What the macOS dev gets — and doesn’t

What works on macOS clone-to-running:

  • All tests (102/102 pass)
  • Lint, type check
  • ASR pipeline with AUDIO_BACKEND=sounddevice
  • LLM streaming, RAG retrieval, session record/replay
  • Settings UI, prompts editor, sessions viewer

What doesn’t work — and is fine:

  • The stealth overlay (Windows API)
  • System-audio loopback (needs BlackHole bridge)
  • Hotkey listener (Windows-specific implementation)
  • The build target (PyInstaller spec is Windows-only)

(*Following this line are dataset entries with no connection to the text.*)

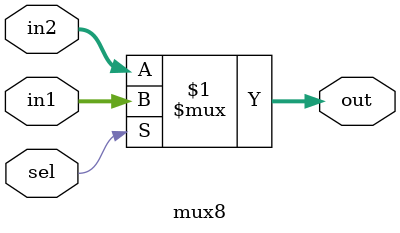
<source format=v>
module mux8(sel,in1,in2,out);
  input sel;
  input [7:0] in1;
  input [7:0] in2;
  output [7:0] out;
  assign out = sel?in1:in2;
endmodule
      
  

</source>
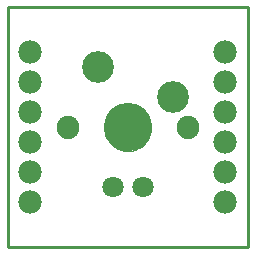
<source format=gbs>
G75*
G70*
%OFA0B0*%
%FSLAX24Y24*%
%IPPOS*%
%LPD*%
%AMOC8*
5,1,8,0,0,1.08239X$1,22.5*
%
%ADD10C,0.0100*%
%ADD11C,0.0710*%
%ADD12C,0.1060*%
%ADD13C,0.0000*%
%ADD14C,0.1610*%
%ADD15C,0.0750*%
%ADD16C,0.0780*%
D10*
X000813Y000736D02*
X000813Y008736D01*
X008813Y008736D01*
X008813Y000736D01*
X000813Y000736D01*
D11*
X004313Y002736D03*
X005313Y002736D03*
D12*
X006313Y005736D03*
X003813Y006736D03*
D13*
X002458Y004736D02*
X002460Y004773D01*
X002466Y004810D01*
X002475Y004846D01*
X002489Y004880D01*
X002506Y004913D01*
X002526Y004945D01*
X002549Y004974D01*
X002575Y005000D01*
X002604Y005023D01*
X002635Y005043D01*
X002669Y005060D01*
X002703Y005074D01*
X002739Y005083D01*
X002776Y005089D01*
X002813Y005091D01*
X002850Y005089D01*
X002887Y005083D01*
X002923Y005074D01*
X002957Y005060D01*
X002990Y005043D01*
X003022Y005023D01*
X003051Y005000D01*
X003077Y004974D01*
X003100Y004945D01*
X003120Y004914D01*
X003137Y004880D01*
X003151Y004846D01*
X003160Y004810D01*
X003166Y004773D01*
X003168Y004736D01*
X003166Y004699D01*
X003160Y004662D01*
X003151Y004626D01*
X003137Y004592D01*
X003120Y004559D01*
X003100Y004527D01*
X003077Y004498D01*
X003051Y004472D01*
X003022Y004449D01*
X002991Y004429D01*
X002957Y004412D01*
X002923Y004398D01*
X002887Y004389D01*
X002850Y004383D01*
X002813Y004381D01*
X002776Y004383D01*
X002739Y004389D01*
X002703Y004398D01*
X002669Y004412D01*
X002636Y004429D01*
X002604Y004449D01*
X002575Y004472D01*
X002549Y004498D01*
X002526Y004527D01*
X002506Y004558D01*
X002489Y004592D01*
X002475Y004626D01*
X002466Y004662D01*
X002460Y004699D01*
X002458Y004736D01*
X004028Y004736D02*
X004030Y004791D01*
X004036Y004846D01*
X004046Y004901D01*
X004059Y004955D01*
X004076Y005007D01*
X004097Y005059D01*
X004122Y005108D01*
X004150Y005156D01*
X004181Y005202D01*
X004216Y005245D01*
X004253Y005286D01*
X004293Y005324D01*
X004336Y005359D01*
X004381Y005392D01*
X004429Y005420D01*
X004478Y005446D01*
X004529Y005468D01*
X004581Y005486D01*
X004634Y005500D01*
X004689Y005511D01*
X004744Y005518D01*
X004799Y005521D01*
X004855Y005520D01*
X004910Y005515D01*
X004964Y005506D01*
X005018Y005494D01*
X005071Y005477D01*
X005123Y005457D01*
X005173Y005434D01*
X005221Y005406D01*
X005268Y005376D01*
X005312Y005342D01*
X005353Y005306D01*
X005392Y005266D01*
X005428Y005224D01*
X005461Y005179D01*
X005491Y005132D01*
X005517Y005084D01*
X005540Y005033D01*
X005559Y004981D01*
X005574Y004928D01*
X005586Y004874D01*
X005594Y004819D01*
X005598Y004764D01*
X005598Y004708D01*
X005594Y004653D01*
X005586Y004598D01*
X005574Y004544D01*
X005559Y004491D01*
X005540Y004439D01*
X005517Y004388D01*
X005491Y004340D01*
X005461Y004293D01*
X005428Y004248D01*
X005392Y004206D01*
X005353Y004166D01*
X005312Y004130D01*
X005268Y004096D01*
X005221Y004066D01*
X005173Y004038D01*
X005123Y004015D01*
X005071Y003995D01*
X005018Y003978D01*
X004964Y003966D01*
X004910Y003957D01*
X004855Y003952D01*
X004799Y003951D01*
X004744Y003954D01*
X004689Y003961D01*
X004634Y003972D01*
X004581Y003986D01*
X004529Y004004D01*
X004478Y004026D01*
X004429Y004052D01*
X004381Y004080D01*
X004336Y004113D01*
X004293Y004148D01*
X004253Y004186D01*
X004216Y004227D01*
X004181Y004270D01*
X004150Y004316D01*
X004122Y004364D01*
X004097Y004413D01*
X004076Y004465D01*
X004059Y004517D01*
X004046Y004571D01*
X004036Y004626D01*
X004030Y004681D01*
X004028Y004736D01*
X006458Y004736D02*
X006460Y004773D01*
X006466Y004810D01*
X006475Y004846D01*
X006489Y004880D01*
X006506Y004913D01*
X006526Y004945D01*
X006549Y004974D01*
X006575Y005000D01*
X006604Y005023D01*
X006635Y005043D01*
X006669Y005060D01*
X006703Y005074D01*
X006739Y005083D01*
X006776Y005089D01*
X006813Y005091D01*
X006850Y005089D01*
X006887Y005083D01*
X006923Y005074D01*
X006957Y005060D01*
X006990Y005043D01*
X007022Y005023D01*
X007051Y005000D01*
X007077Y004974D01*
X007100Y004945D01*
X007120Y004914D01*
X007137Y004880D01*
X007151Y004846D01*
X007160Y004810D01*
X007166Y004773D01*
X007168Y004736D01*
X007166Y004699D01*
X007160Y004662D01*
X007151Y004626D01*
X007137Y004592D01*
X007120Y004559D01*
X007100Y004527D01*
X007077Y004498D01*
X007051Y004472D01*
X007022Y004449D01*
X006991Y004429D01*
X006957Y004412D01*
X006923Y004398D01*
X006887Y004389D01*
X006850Y004383D01*
X006813Y004381D01*
X006776Y004383D01*
X006739Y004389D01*
X006703Y004398D01*
X006669Y004412D01*
X006636Y004429D01*
X006604Y004449D01*
X006575Y004472D01*
X006549Y004498D01*
X006526Y004527D01*
X006506Y004558D01*
X006489Y004592D01*
X006475Y004626D01*
X006466Y004662D01*
X006460Y004699D01*
X006458Y004736D01*
D14*
X004813Y004736D03*
D15*
X002813Y004736D03*
X006813Y004736D03*
D16*
X008063Y004236D03*
X008063Y003236D03*
X008063Y002236D03*
X008063Y005236D03*
X008063Y006236D03*
X008063Y007236D03*
X001563Y007236D03*
X001563Y006236D03*
X001563Y005236D03*
X001563Y004236D03*
X001563Y003236D03*
X001563Y002236D03*
M02*

</source>
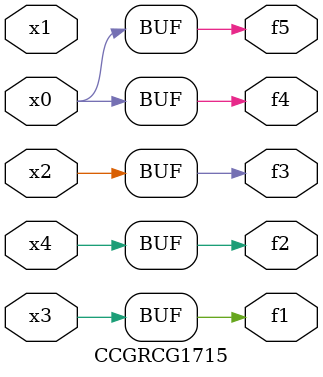
<source format=v>
module CCGRCG1715(
	input x0, x1, x2, x3, x4,
	output f1, f2, f3, f4, f5
);
	assign f1 = x3;
	assign f2 = x4;
	assign f3 = x2;
	assign f4 = x0;
	assign f5 = x0;
endmodule

</source>
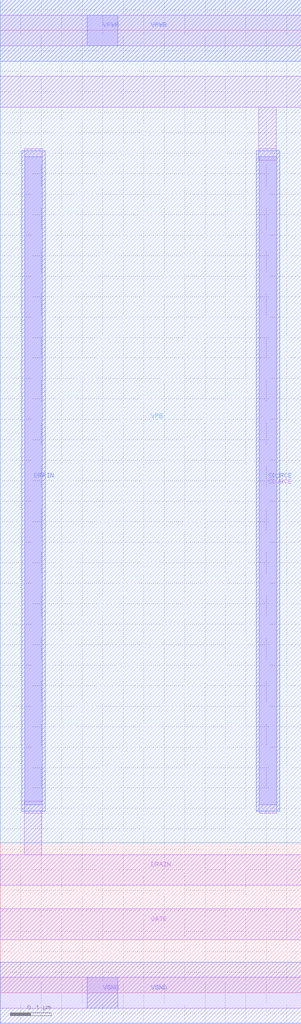
<source format=lef>
VERSION 5.7 ;
  NOWIREEXTENSIONATPIN ON ;
  DIVIDERCHAR "/" ;
  BUSBITCHARS "[]" ;
MACRO /home/users/lyt1314/ee372/aloe-sky130/skywater-130nm-analog-adk/sky130_asc_pfet_01v8_lvt_1
  CLASS CORE ;
  FOREIGN /home/users/lyt1314/ee372/aloe-sky130/skywater-130nm-analog-adk/sky130_asc_pfet_01v8_lvt_1 ;
  ORIGIN 0.000 0.000 ;
  SIZE 2.940 BY 9.400 ;
  SITE unitasc ;
  PIN GATE
    DIRECTION INOUT ;
    USE SIGNAL ;
    ANTENNAGATEAREA 12.900000 ;
    PORT
      LAYER li1 ;
        RECT 0.000 0.520 2.940 0.820 ;
    END
  END GATE
  PIN SOURCE
    DIRECTION INOUT ;
    USE SIGNAL ;
    ANTENNADIFFAREA 1.870500 ;
    PORT
      LAYER li1 ;
        RECT 0.000 8.650 2.940 8.950 ;
        RECT 2.525 8.245 2.695 8.650 ;
        RECT 2.525 8.130 2.700 8.245 ;
        RECT 2.530 1.755 2.700 8.130 ;
      LAYER mcon ;
        RECT 2.530 1.835 2.700 8.165 ;
      LAYER met1 ;
        RECT 2.500 1.775 2.730 8.225 ;
    END
  END SOURCE
  PIN DRAIN
    DIRECTION INOUT ;
    USE SIGNAL ;
    ANTENNADIFFAREA 1.870500 ;
    PORT
      LAYER li1 ;
        RECT 0.240 1.870 0.410 8.245 ;
        RECT 0.235 1.755 0.410 1.870 ;
        RECT 0.235 1.350 0.405 1.755 ;
        RECT 0.000 1.050 2.940 1.350 ;
      LAYER mcon ;
        RECT 0.240 1.835 0.410 8.165 ;
      LAYER met1 ;
        RECT 0.210 1.775 0.440 8.225 ;
    END
  END DRAIN
  PIN VPB
    DIRECTION INOUT ;
    USE POWER ;
    PORT
      LAYER nwell ;
        RECT 0.000 1.465 2.940 9.700 ;
    END
  END VPB
  PIN VPWR
    DIRECTION INOUT ;
    USE POWER ;
    PORT
      LAYER li1 ;
        RECT 0.000 9.250 2.940 9.550 ;
      LAYER mcon ;
        RECT 0.850 9.250 1.150 9.550 ;
      LAYER met1 ;
        RECT 0.000 9.100 2.940 9.700 ;
    END
  END VPWR
  PIN VGND
    DIRECTION INOUT ;
    USE GROUND ;
    PORT
      LAYER li1 ;
        RECT 0.000 -0.150 2.940 0.150 ;
      LAYER mcon ;
        RECT 0.850 -0.150 1.150 0.150 ;
      LAYER met1 ;
        RECT 0.000 -0.300 2.940 0.300 ;
    END
  END VGND
END /home/users/lyt1314/ee372/aloe-sky130/skywater-130nm-analog-adk/sky130_asc_pfet_01v8_lvt_1
END LIBRARY


</source>
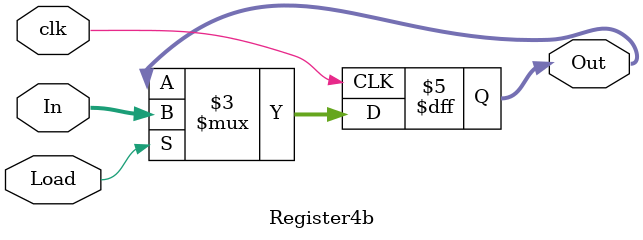
<source format=v>

`ifndef __Register4b 
`define __Register4b

module Register4b(
    clk, Load, In,
    Out
);
    input wire clk;
    input wire Load;
    input wire [3:0] In;
    output reg [3:0] Out;

    initial begin
        Out <= 0;
    end

    always @(posedge clk) begin
        if (Load) begin
            Out <= In;
        end
    end
endmodule // Register4b
`endif

</source>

95% of the bugs live in the 95% of the code that’s cross-platform. That’s the part the macOS dev can iterate on. The 5% that’s Windows-only gets manual verification on a Windows VM at release time, not every commit.

The summary

Discipline What it buys
Backend abstraction with env-var override macOS dev can run the full app, not a stub
One function per “where does data live?” No phantom directories, easy to fix when wrong
.as_posix() for serialized paths Recordings replay cross-OS
Windows-only CI, multi-Python matrix Catch the real bugs (3.9 vs 3.12), skip the fake ones
from __future__ import annotations at the top of every module 3.9 keeps parsing

You can build a Windows-only app from a Mac. You just have to draw the line cleanly between what your app does and how it does it on this specific OS. Cross-platform code is the asset. Platform-specific shims are the cost. Keep the ratio honest and the dev loop stays tight.